Jacques Derrida: El legado imposible
Diego Parente
¿Quién hereda? ¿Qué es aquello que verdaderamente se concede? ¿Hay, en última instancia, una auténtica apropiación del otro o, más bien, de su vestigio, de la señal a través de la cual se me representa? ¿Qué se pierde y qué se gana, efectivamente, en esta transferencia? Indudablemente estas preguntas obstaculizan la tentación de hablar sensatamente de "la herencia de un filósofo", de su continuidad en el tiempo a través de epígonos o movimientos. Especialmente si se trata de uno como Jacques Derrida.

### EJERCICIO 1
Según el texto sobre la herencia de Derrida, ¿qué tentación obstaculizan las preguntas que se formulan al comienzo?
### EJERCICIO 2
Prosiga el texto sobre la herencia de Derrida a partir de su última oración.
El listado no guarda relación alguna con el texto sobre la herencia de Derrida.

### DATOS EXTRAÍDOS

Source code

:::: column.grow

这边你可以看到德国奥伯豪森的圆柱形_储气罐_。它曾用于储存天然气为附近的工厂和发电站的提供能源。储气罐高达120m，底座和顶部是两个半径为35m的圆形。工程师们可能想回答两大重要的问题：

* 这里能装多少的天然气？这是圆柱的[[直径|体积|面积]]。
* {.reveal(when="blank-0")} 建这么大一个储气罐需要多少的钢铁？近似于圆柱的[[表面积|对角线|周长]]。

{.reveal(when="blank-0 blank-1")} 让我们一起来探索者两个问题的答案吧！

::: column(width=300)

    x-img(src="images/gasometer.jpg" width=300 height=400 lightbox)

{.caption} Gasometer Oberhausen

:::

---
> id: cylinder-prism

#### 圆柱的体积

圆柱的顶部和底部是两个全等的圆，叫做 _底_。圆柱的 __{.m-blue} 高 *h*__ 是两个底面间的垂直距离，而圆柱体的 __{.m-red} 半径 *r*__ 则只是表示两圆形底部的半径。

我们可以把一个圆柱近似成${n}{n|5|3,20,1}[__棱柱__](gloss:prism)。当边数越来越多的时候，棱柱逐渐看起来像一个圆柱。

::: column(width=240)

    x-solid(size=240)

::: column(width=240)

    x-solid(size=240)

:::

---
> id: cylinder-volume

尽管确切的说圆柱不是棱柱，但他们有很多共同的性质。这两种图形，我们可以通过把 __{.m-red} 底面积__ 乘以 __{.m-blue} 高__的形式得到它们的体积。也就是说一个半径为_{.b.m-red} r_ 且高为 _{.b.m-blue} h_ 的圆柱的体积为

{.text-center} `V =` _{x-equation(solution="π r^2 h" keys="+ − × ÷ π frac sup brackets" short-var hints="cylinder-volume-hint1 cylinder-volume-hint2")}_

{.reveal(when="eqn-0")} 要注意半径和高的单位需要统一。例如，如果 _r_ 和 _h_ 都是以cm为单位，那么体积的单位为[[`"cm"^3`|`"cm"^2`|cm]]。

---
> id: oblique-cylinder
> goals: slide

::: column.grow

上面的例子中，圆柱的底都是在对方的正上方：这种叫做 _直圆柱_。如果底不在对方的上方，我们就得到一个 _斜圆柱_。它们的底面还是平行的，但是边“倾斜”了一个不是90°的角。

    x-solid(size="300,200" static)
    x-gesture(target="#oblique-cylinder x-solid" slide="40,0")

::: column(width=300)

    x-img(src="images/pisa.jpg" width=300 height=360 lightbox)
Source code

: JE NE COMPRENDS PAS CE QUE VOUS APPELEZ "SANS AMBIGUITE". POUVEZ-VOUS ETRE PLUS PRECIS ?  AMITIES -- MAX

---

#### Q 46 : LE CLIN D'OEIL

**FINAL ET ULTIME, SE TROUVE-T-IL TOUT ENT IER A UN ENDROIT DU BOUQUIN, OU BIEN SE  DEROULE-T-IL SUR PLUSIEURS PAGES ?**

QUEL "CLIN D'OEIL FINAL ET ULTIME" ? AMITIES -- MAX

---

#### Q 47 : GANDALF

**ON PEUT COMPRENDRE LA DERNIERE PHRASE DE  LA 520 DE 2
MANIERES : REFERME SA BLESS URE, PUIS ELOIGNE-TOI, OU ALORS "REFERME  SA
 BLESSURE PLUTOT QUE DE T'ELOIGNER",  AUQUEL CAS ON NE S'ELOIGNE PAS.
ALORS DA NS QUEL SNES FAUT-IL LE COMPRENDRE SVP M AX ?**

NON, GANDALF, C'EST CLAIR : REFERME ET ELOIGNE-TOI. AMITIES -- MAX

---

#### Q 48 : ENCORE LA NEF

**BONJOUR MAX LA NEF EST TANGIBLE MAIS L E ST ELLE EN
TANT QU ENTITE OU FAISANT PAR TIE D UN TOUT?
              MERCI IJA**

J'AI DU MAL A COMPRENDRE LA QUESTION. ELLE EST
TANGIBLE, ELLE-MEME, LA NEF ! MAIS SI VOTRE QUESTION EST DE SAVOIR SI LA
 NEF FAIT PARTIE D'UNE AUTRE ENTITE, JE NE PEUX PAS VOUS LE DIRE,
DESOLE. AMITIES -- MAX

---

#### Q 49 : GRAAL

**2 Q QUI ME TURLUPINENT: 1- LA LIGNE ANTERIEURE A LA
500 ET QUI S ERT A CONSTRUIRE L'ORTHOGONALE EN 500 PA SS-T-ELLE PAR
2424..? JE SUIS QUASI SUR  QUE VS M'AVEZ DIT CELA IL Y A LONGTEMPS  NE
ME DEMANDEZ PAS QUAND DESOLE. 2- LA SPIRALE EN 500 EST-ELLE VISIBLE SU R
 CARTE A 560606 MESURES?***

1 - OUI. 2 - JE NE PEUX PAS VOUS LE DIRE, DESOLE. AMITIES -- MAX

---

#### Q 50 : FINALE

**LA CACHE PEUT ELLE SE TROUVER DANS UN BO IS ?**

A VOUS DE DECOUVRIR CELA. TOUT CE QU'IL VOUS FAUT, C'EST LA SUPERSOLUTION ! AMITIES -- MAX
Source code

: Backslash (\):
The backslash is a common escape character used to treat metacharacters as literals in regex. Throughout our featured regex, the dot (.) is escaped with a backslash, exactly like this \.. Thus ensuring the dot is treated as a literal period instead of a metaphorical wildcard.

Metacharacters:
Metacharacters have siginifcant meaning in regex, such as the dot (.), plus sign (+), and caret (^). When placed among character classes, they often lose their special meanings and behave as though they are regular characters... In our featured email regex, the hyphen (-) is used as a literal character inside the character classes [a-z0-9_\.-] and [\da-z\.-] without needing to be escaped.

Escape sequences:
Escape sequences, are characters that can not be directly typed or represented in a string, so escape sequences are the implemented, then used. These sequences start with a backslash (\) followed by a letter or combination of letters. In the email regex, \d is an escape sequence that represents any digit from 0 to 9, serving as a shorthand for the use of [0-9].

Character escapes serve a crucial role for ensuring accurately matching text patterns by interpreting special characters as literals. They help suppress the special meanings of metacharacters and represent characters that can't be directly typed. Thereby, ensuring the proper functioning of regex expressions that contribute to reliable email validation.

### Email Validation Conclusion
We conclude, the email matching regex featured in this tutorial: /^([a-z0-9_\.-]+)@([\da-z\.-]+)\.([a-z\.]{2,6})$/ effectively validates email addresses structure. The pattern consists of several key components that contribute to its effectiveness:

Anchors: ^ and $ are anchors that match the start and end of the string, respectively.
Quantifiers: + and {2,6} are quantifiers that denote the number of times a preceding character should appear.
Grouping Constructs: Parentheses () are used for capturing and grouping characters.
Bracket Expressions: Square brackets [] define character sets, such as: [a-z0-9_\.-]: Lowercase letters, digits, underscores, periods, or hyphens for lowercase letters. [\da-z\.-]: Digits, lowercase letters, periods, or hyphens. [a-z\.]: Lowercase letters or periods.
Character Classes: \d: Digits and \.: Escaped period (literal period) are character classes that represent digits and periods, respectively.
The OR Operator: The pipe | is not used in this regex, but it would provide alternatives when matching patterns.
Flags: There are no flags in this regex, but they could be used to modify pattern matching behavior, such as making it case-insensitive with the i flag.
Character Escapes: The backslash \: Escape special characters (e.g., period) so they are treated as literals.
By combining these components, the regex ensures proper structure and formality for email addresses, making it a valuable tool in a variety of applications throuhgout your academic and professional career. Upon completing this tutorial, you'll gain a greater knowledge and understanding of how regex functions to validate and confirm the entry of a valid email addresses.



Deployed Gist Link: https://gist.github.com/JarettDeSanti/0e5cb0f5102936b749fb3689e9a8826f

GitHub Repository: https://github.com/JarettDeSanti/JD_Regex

### RESULTADO DEL EJERCICIO 1
La tentación de hablar sensatamente de "la herencia de un filósofo", de su continuidad en el tiempo a través de epígonos o movimientos.

### RESULTADO DEL EJERCICIO 2
En literatura, en filosofía, en la trama general de los saberes humanos, esta figura del "legado" aparece generalmente bajo la forma de la apropiación. Todo un sistema institucional ampara la legitimidad y la prolongación de este acto pragmático: los sistemas de citas, los distintos index científicos, las denominaciones de cátedras o seminarios, los proyectos de investigación. En el caso del filósofo francés, ya desde el inicio nos hallamos frente a un factum cuya presencia atenta contra la posibilidad de dar cuenta de un legado: la inconsistencia formal de aquello que se pretende entregar -o de aquello que el heredero desea tomar-. Al igual que Nietzsche, Derrida no se preocupó especialmente por proporcionar a sus intérpretes un conjunto de herramientas conceptuales bien definidas, una serie de instrumentos acabados ya dispuestos para su aplicación. Su desinterés por la constitución de un sistema se encuentra fundamentado, por supuesto, en razones de fondo bien conocidas: su resistencia a entrar en el juego diseñado por la metafísica y su insistencia en denunciar la línea de presupuestos conceptuales que conforman lo que denominó "logocentrismo".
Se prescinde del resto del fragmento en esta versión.